The CMS said it plans to provide more guidance and re-establish an advisory group. In a letter to congressional leaders last month, CMS Administrator Thomas Scully said his agency intends to revise EMTALA regulations to ease the burden on hospitals, but the CMS declined to elaborate on those revisions for this story.
"There are problems with enforcement; it is getting better, but we still have a long way to go," Wolfe said.
Consulting or crafting?
In the second GAO report, the cottage industry of "revenue recovery" got a wake-up call at a Senate Finance Committee meeting last week at which the GAO revealed the results of an undercover probe. The investigation found that some reimbursement consultants are advising providers to upcode claims, keep overpayments that have been discovered through compliance programs and limit services to Medicaid beneficiaries.
The AHA said its compliance program should steer hospitals away from advice on how to "game" Medicare for higher payment.
"The AHA compliance program specifically makes it clear that this type of conduct by consultants is absolutely unacceptable," said Joseph DiGenova, a lawyer who represents the AHA on fraud matters. "The compliance program says that this type of advice should not be followed," and added such advice is "highly unusual."
The head of the national organization representing healthcare consultants also defended his industry, saying its credentialing procedure guards against fraudulent behavior.
"We have a code of ethics . . . to live up to," said David Stumph, executive director of the American Association of Healthcare Consultants in Glenview, Ill.
Charles Grassley of Iowa, the Senate Finance Committee's senior Republican, requested the undercover probe last year when he was chairman of the Senate Special Committee on Aging. The GAO investigators taped portions of meetings with consultants.
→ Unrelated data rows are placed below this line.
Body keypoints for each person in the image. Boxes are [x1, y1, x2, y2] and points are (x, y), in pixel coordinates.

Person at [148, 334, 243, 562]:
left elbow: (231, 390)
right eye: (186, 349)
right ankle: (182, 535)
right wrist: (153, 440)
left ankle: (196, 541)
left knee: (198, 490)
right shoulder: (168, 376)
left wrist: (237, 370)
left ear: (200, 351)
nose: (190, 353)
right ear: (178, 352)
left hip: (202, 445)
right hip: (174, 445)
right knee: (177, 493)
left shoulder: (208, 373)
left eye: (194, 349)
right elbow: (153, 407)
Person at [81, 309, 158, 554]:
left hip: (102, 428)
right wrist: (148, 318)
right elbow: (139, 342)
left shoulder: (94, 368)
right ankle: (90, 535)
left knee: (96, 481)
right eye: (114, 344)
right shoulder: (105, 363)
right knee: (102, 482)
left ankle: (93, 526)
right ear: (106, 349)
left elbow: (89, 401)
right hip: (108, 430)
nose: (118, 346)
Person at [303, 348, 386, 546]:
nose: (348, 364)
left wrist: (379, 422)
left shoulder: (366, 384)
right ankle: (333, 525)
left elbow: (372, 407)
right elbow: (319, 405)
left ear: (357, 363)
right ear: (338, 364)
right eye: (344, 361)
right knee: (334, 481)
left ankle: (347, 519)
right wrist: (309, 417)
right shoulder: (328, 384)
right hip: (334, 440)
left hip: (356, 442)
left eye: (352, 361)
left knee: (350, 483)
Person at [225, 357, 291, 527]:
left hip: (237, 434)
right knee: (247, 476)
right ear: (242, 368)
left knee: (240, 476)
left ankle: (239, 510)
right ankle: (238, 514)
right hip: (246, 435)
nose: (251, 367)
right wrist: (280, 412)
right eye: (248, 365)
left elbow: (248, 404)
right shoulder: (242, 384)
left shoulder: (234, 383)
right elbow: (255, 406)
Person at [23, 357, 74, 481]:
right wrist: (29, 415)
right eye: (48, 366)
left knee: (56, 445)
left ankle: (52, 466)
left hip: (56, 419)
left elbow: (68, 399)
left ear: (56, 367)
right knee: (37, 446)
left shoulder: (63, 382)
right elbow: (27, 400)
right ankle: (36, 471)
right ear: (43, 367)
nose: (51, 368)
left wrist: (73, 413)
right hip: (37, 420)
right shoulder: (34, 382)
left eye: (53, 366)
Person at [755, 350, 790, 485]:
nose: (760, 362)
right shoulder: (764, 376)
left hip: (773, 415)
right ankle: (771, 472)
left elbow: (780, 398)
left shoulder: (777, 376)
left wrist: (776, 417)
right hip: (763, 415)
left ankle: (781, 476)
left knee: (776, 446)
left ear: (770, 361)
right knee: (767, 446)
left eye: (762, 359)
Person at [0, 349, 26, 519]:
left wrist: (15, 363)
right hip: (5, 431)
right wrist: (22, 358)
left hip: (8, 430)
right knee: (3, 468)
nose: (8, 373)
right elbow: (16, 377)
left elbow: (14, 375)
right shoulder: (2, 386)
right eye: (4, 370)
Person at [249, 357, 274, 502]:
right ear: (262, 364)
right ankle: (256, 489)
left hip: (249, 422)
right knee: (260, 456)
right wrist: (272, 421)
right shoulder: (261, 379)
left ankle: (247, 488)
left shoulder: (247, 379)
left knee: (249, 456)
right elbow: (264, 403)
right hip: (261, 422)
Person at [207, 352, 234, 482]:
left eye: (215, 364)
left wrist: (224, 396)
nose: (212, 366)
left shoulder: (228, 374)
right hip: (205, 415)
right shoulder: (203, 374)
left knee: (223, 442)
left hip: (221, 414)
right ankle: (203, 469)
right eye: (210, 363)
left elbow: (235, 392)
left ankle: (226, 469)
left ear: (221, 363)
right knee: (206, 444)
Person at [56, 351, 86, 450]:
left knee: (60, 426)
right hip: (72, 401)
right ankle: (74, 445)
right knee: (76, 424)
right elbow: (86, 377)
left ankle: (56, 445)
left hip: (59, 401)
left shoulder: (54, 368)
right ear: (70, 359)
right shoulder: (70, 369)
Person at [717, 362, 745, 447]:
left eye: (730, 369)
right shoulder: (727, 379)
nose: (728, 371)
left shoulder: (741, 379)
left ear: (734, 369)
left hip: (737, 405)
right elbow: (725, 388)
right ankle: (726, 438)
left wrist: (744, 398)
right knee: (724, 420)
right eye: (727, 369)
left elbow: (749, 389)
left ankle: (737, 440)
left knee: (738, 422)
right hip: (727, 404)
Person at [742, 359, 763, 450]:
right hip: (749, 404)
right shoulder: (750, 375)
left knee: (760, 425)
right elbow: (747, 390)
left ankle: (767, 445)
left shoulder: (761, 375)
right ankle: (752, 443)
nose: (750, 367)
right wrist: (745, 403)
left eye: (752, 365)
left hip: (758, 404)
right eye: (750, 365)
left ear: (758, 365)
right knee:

"The advice (given by consultants) raises concerns that some payments previously classified by (HHS) as improperly paid healthcare insurance claims may actually stem from conscious decisions to inflate claims," said Robert Hast, managing director of the GAO's office of special investigations. The GAO has recommended possible monitoring of consultant seminars and has warned providers to use "good business sense" when dealing with consultants.
And consultants might not be the only ones who get caught. Numerous hospitals have settled allegations of false Medicare claims after following the advice of billing consultants. One such consulting firm was the now-defunct Metzinger and Associates of Voorhees, N.J., which advised hospitals on how to maximize reimbursement and received a cut of the added revenue. At least 23 hospitals were caught in that dragnet.
The GAO's reports could blunt congressional efforts to roll back some antifraud programs at HHS and the U.S. Justice Department. For example, legislation introduced in March by Sen. Frank Murkowski (R-Alaska) would bar HHS from imposing penalties of demanding the return of an overpayment while the provider's appeal is under way. Parts of the legislation, supported by the American Medical Association, could be incorporated into a Medicare reform bill expected to be introduced in the Senate Finance Committee in July.
On a similar track, the House Ways and Means Committee is preparing regulatory reform legislation that would limit the federal government from demanding repayment from providers based on the overpayments identified in a small sample of claims (June 25, p. 4).
The AHA, which supports only the parts of that legislation that improve providers' ability to challenge regulations, said that regardless of whether the measures pass, its compliance program is designed to steer hospitals away from advice on how to game Medicare for higher payment.
But others, pointing to the new government reports, say such efforts to leash government fraud-fighters would be misguided.
"I am concerned about pending legislation that might inadvertently make it more difficult for the federal government to maintain the integrity of the Medicare trust funds," said Senate Finance Committee Chairman Max Baucus (D-Mont.).